朝から冷たい雨が降っている。季節が冬へ向って一気に加速している感じだ。卵焼き、豚汁、ご飯の朝食。
10時半に家を出て、母と妻と3人で、鶯谷の菩提寺にお十夜の法要に出かける。ただし、私は墓参りをすませて、そのまま大学へ向う。午後から大隈会館で開かれる「間宏先生とお別れする会」に出席するためである。菩提寺に近くの入谷の駅(日比谷線)から地下鉄に乗り、茅場町で東西線に乗り換えてると、30分足らずで早稲田に着く。
第一文学部の社会学専修で同僚であった間宏先生が79歳で亡くなったのは8月5日のことだった。葬儀はご親族だけですませられたので、今回、先輩・同僚・教え子らが集まるお別れの会がもたれることになったのである。出席者は60名ほどで、面識のある方とない方が半々くらいであった。
間先生が東京教育大学(現在の筑波大学)をお辞めになって、早稲田大学に移って来られたのは、1976年4月のことであった。当時、私は学部の3年生で、間先生の早稲田での最初の授業を受講した。教室に入って来られた先生は、平安時代の貴族、京都のお公家さんに似た風貌の方であった。そういう印象は私一人のものではなくて、他の学生たちもそう感じたようで、以後、間先生は学生の間で「麿(まろ)」と呼ばれることになる。そんな繊細でひ弱な外見の先生であったが、年齢は40代後半、これから新しい職場でやっていくのだという気概がひしひしと伝わってくる話しぶりであったのが記憶に残っている。
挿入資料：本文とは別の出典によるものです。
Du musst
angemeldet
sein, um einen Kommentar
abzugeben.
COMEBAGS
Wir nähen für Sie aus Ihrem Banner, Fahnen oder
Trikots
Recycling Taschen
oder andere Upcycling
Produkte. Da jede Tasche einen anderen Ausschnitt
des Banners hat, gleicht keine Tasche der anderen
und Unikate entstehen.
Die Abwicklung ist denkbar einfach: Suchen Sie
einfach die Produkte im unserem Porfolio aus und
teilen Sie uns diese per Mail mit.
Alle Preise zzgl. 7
出席者の中に竹内洋先生(京都大学名誉教授、関西大学教授)がいらして、初対面であったが、「清水幾太郎の研究をされている大久保先生でいらっしゃいますね」と声をかけていただく。竹内先生がいま清水幾太郎の評伝を執筆中(あるいは準備中)であることは存じ上げている。清水の評伝は単行本では2冊しかなく、1冊は天野恵一『危機のイデオローグ 清水幾太郎批判』(批評社、1979年)、もう1冊は小熊英二『清水幾太郎 ある戦後知識人の軌跡』(お茶の水書房、2003年)で、おそらく竹内先生の出される本が3冊目になる。私の出す(かもしれない)本は4冊目か5冊目になるであろう。いまの日本に清水幾太郎についての本を書こうとしている人間はわれわれ2人を入れても5人はいないと思うが、ここで竹内先生とお会いできたのは間先生のお導きのような気がする。「先生のご本の出版を心待ちにしております」と私が言うと、「どうぞ先生から先に出してください」と竹内先生がおっしゃる。竹内先生は私の発表した清水幾太郎関連の論文はすべてご覧になっているそうだ。「いや、先生から」「いやいや、先生から」と、それを何度かくり返す。もし、「では、私から出させていただきます」と私が言ったら、ダチョウ倶楽部のネタのようになってしまうだろうなということをこのとき私は考えていた。やはりまず竹内先生、しかるのちに私というのが正しい順序、歴史的必然というものである。
帰りに丸善丸の内店に寄り、以下の本を購入。
F・R・ディキンソン『大正天皇』(ミネルヴァ書房)
嘉戸一将『北一輝 国家と進化』(講談社)
寺出道雄『知の前衛たち 近代日本におけるマルクス主義の衝撃』(ミネルヴァ書房)
夕食は外ですまし、喫茶店で1時間ほど本を読んでから帰宅。